P. During the pandemic, the theater tried to adapt to virtuality and filmed plays were shown. How do you see these experiences?

R. On the one hand, theater needs life because it has to share a space for a while and this reality makes every performance unique and different every night. The audience changes what is happening on stage with their presence and their reactions. When they laugh, when they cough, when they get up and leave, it’s impossible not to be touched. The spectators then complete the work with meaning because its ephemerality makes it much more alive and fragile than cinema, which has the opposite claim of capturing time and preserving the experience. But I do think there have been attempts by some directors to experiment, mixing live with online and audiovisual. I am interested in the hybrid and am currently waiting for young creatives who may be the ones who have been able to experiment with more time and freedom to see what the pandemic generates in the years to come.

P. Sometimes it seems that they are trying to put things back the way they were before.

R It doesn’t make sense on a narrative, aesthetic or social level to say, “That’s it, it’s over, let’s go back to before”. We need to take responsibility for what happened to us, for feeling things, for things happening to us, for losing people and for seeing each other again in a different way. In the theater it also has to be reflected.

P. How was the return to the stage?

R. We’re still in a moment of transition, but I sense a lot of enthusiasm to return to theater that’s striking and symptomatic of what we’ve said before. People have a harder time going back to the cinema than to the theatre.

P. Why?

R. Cinema has more national competitions, theater is live, you have to see it and share that space and time. Now that we were touring Italy with a new play, The Years, the theaters were full and many stayed for the talk that followed. I felt there was a lot of interest not only in the work but also in meeting up again and hearing about what we had been doing during the pandemic.

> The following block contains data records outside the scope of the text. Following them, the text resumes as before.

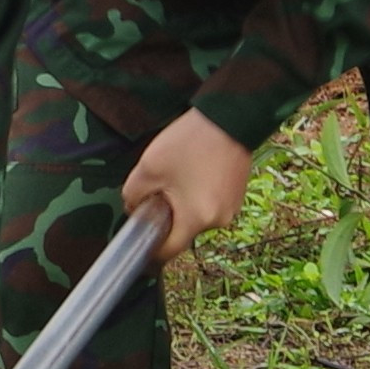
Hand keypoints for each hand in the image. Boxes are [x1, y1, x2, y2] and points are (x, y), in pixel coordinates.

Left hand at [119, 109, 254, 255]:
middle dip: (166, 216)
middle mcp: (219, 221)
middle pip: (182, 231)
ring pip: (196, 217)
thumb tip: (134, 209)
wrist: (229, 117)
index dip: (150, 246)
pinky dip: (197, 195)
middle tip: (158, 188)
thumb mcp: (149, 168)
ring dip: (182, 204)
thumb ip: (133, 195)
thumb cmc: (190, 142)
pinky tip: (193, 171)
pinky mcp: (236, 195)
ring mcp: (231, 208)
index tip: (138, 235)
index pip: (169, 251)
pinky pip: (209, 204)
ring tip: (177, 174)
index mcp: (197, 219)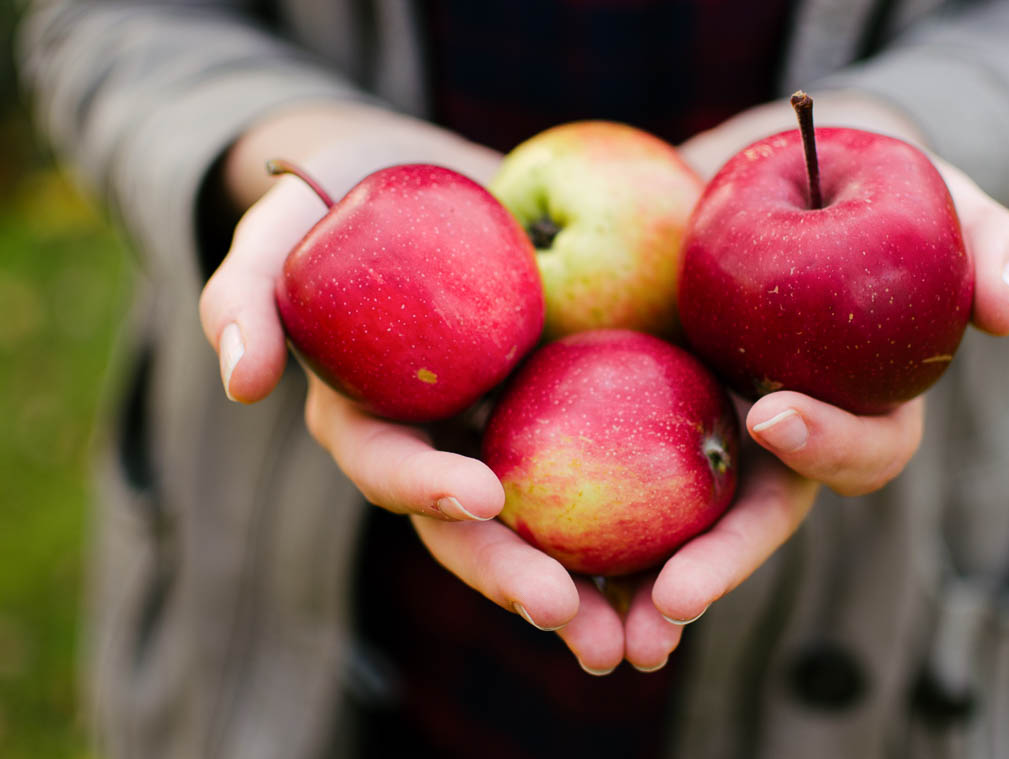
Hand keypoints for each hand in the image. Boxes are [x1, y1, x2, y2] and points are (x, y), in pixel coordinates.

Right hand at [197, 103, 624, 670]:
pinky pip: (604, 472)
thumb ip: (245, 292)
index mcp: (371, 420)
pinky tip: (688, 556)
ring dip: (584, 587)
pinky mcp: (566, 415)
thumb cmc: (343, 196)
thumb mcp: (282, 225)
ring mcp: (506, 434)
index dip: (426, 486)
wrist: (431, 180)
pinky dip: (640, 522)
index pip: (389, 466)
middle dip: (510, 575)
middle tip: (565, 614)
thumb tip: (244, 384)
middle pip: (471, 528)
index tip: (482, 494)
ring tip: (636, 635)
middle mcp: (439, 445)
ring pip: (544, 527)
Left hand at [617, 95, 1008, 669]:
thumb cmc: (872, 193)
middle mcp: (780, 437)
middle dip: (719, 565)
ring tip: (600, 630)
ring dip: (642, 581)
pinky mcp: (641, 403)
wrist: (776, 173)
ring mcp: (710, 427)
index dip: (824, 443)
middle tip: (670, 599)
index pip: (855, 451)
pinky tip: (523, 538)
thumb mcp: (943, 204)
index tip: (770, 412)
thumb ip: (989, 246)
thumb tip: (1002, 314)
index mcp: (854, 408)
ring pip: (680, 523)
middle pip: (755, 519)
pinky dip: (577, 515)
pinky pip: (608, 469)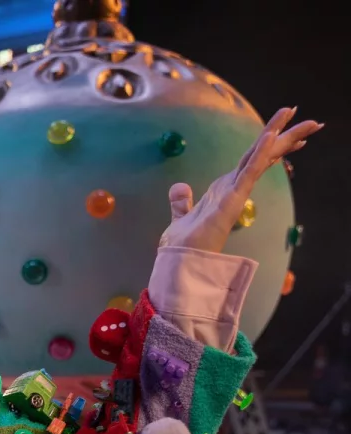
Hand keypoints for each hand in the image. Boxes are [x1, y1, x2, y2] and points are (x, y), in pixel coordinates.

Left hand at [159, 107, 321, 253]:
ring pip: (261, 159)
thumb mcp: (181, 216)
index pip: (249, 163)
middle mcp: (234, 189)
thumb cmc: (184, 244)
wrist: (180, 260)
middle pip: (262, 157)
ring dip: (280, 138)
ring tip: (301, 118)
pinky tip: (270, 136)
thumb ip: (182, 202)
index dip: (266, 147)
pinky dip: (259, 154)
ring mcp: (235, 193)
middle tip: (308, 120)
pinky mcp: (232, 199)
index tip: (282, 132)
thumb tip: (180, 187)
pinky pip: (248, 171)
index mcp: (224, 190)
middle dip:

P Used to the theater, how was the transition to cinema?

R I felt like it gave us a level of freedom that we haven’t had in a long time. And since we filmed many outdoors, life on the road forced us to deal with unforeseen events with a spontaneity that’s harder to achieve in the theater.

P. All three films revolve around the audience’s reconstruction of a play. Everyone tells it in their own way. How is this process of completing the meaning of what is seen on stage?

R. We were very interested in how the experience is remembered. When you see a movie, you can say “watch it or download it”. A game is more difficult for the other person to see. It creates a lot more narrative and a lot more memory because the viewers are creating a fiction as they tell it. It’s the same thing that happens when we tell the past. We change it every time because we ride different routes. You keep reinventing yourself, building a fiction of yourself, which is very similar to what happens in memory.

P. Is the same happening in Argentina? With this look and the permanent narration of the past

R. Argentina is a country built on vast myths and omissions from its past. The mythification of the origin of the Argentines, the mythification of Argentina’s wealth at the beginning of the 20th century. If you start digging, you realize it wasn’t exactly like that. And there is also an Argentine passion for constantly reinventing this collective past and reinventing its history, which has a lot to do with theater as a generator of fictions.

P. In the film about Buenos Aires, the piece chosen is an impersonator of former President Fernando de la Rúa, and the memory of the performance is mixed with personal memories of the 2001 crisis. Why this choice?

R. Because 2001 was the moment when the Argentines stopped being spectators to become protagonists of the story. And the three films do the same thing, they return to the protagonist audience. Also, in Buenos Aires, almost all scenes are recorded in the center, which is the site of all political mobilizations.